Dankjewel Paul, voor je verbindende reflectie en daarmee waardevolle bijdrage aan de discussie! In je slotalinea geef je precies aan waar het dan op aan komt.
Harm
Beste Harm,
Doen alsof, is dat niet juist het probleem? Dat we helemaal niet doen alsof, in organisaties? We nemen die organisatie (en wat dat betreft ook de Staat) enorm serieus, we geloven erin. De wereld verandert, roepen managers dan, wij (ze bedoelen natuurlijk jullie) moeten ook veranderen. En wel volgens het plan dat wij bedacht hebben. En daar gaan we weer…
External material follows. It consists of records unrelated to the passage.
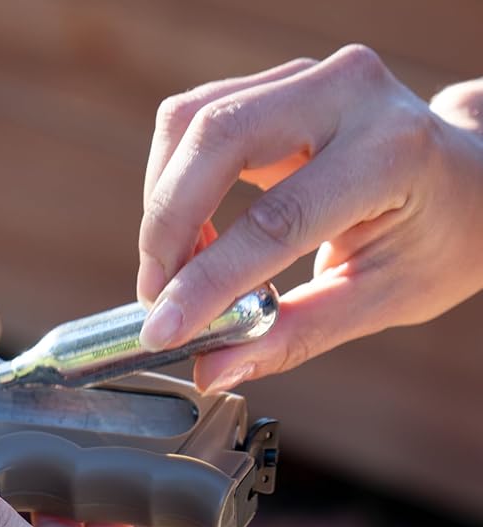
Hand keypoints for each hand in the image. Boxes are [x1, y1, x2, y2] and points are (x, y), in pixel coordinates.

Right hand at [136, 45, 482, 392]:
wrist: (469, 182)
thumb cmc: (437, 242)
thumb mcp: (379, 301)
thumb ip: (292, 336)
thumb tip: (213, 370)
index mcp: (392, 153)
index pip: (275, 220)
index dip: (207, 281)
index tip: (163, 330)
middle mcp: (349, 92)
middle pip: (215, 139)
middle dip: (167, 229)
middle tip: (156, 297)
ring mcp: (308, 76)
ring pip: (190, 123)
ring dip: (163, 205)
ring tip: (177, 269)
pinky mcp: (276, 84)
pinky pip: (193, 120)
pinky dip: (173, 181)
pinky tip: (192, 232)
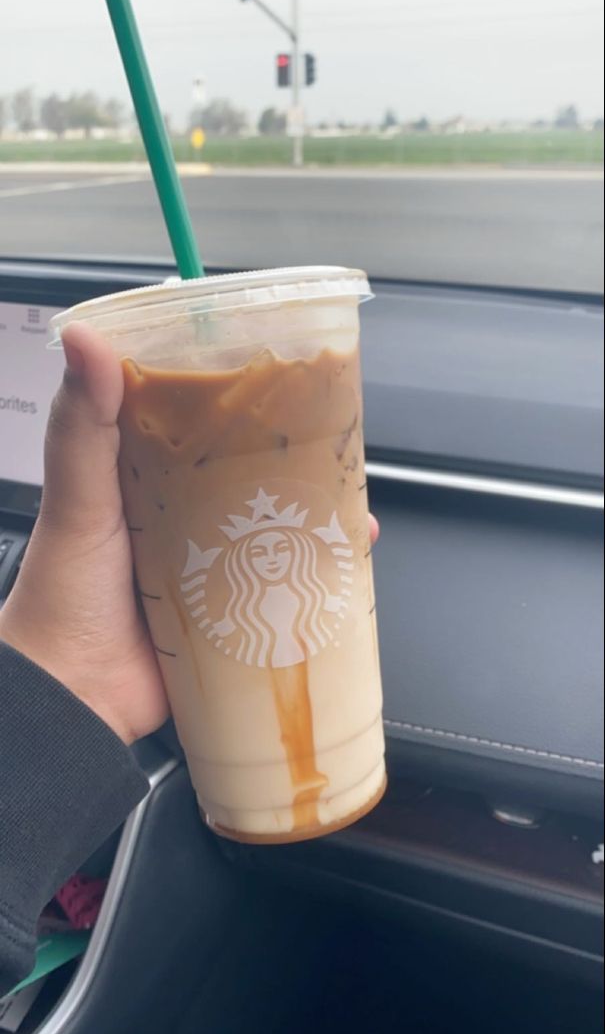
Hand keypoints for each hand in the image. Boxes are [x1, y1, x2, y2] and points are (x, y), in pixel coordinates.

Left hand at [0, 325, 378, 743]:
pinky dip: (313, 585)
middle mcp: (182, 520)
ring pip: (275, 537)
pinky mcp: (228, 617)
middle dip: (298, 469)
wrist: (71, 698)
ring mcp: (210, 570)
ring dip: (317, 526)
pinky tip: (344, 577)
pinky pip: (279, 595)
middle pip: (251, 482)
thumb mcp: (77, 500)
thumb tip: (83, 336)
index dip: (244, 406)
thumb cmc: (63, 596)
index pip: (202, 428)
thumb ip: (83, 424)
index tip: (288, 383)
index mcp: (146, 482)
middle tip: (337, 456)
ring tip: (354, 517)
Om dat om te draaien, is regelmatig een stap terug doen naar mijn mening niet genoeg. Er is een hele andere manier van denken nodig. Dat begint bij het proces serieus nemen waarin mensen verwikkeld zijn in wat we ‘doen alsof’ de organisatie is, een proces dat een strijd is, geen gezellig koffiekransje.
Groet,
Ben
Beste Ben,
Dankjewel voor je bereidheid om ons gesprek voort te zetten op deze site.
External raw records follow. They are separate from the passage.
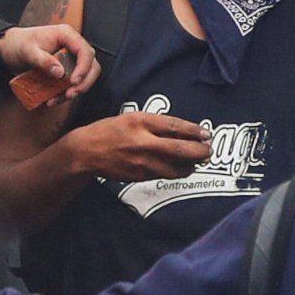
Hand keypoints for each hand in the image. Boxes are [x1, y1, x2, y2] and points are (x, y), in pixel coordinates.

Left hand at [0, 24, 100, 99]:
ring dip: (74, 91)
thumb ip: (42, 60)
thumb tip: (60, 73)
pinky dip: (64, 94)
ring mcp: (70, 59)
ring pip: (84, 77)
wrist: (8, 49)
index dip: (84, 68)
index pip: (85, 51)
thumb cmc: (18, 44)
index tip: (74, 82)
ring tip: (56, 100)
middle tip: (70, 94)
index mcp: (67, 36)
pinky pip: (71, 85)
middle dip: (84, 83)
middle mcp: (72, 47)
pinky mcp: (65, 71)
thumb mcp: (27, 51)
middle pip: (92, 65)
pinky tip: (50, 101)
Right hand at [66, 111, 211, 180]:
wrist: (86, 152)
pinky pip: (164, 175)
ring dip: (191, 165)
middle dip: (199, 152)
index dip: (194, 131)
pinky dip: (176, 172)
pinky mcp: (140, 176)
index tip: (206, 134)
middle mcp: (142, 142)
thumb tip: (182, 130)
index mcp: (140, 122)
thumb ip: (155, 123)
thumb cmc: (109, 130)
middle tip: (208, 151)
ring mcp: (141, 162)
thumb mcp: (131, 118)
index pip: (174, 126)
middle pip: (179, 149)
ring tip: (198, 161)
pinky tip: (182, 168)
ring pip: (175, 167)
Je spreekt van een andere manier van denken. Of moeten we eerder denken aan een andere manier van doen? Voor we het weten gaan ‘we’ grote woorden gebruiken zonder concrete referentie naar de werkelijkheid en belanden we in meer van hetzelfde, alleen anders.
Wat dat betreft leun ik graag op filosofen die de concrete menselijke ervaring als uitgangspunt nemen en zich niet op voorhand verliezen in grootse ideeën. Ik bedoel denkers als Søren Kierkegaard, Michel de Montaigne en als het om macht en vooral misbruik van macht in organisaties gaat, het werk van Loek Schönbeck.
Schönbeck promoveerde eertijds bij Cornelis Verhoeven in de filosofie op Heraclitus. Zijn boek Oneerbiedige wijsbegeerte van het management is voor een groot gedeelte gebaseerd op zijn eigen arbeidservaring. Helaas wordt het door zowel managementonderzoekers als organisatiefilosofen volstrekt maar ook volstrekt ten onrechte genegeerd. Ook Mieke Moor maakt er in Tussen de regels geen melding van. Ik ken echter geen boek dat zo grondig reflecteert op wat zich concreet voordoet in (asymmetrische) machtsrelaties op de werkvloer (Schönbeck was er persoonlijk bij) als dit boek. En ik geef toe dat het wel enig doorzettingsvermogen vergt om het echt helemaal te lezen en te verwerken.
Hoewel, geldt dit niet voor elk gedegen filosofisch werk?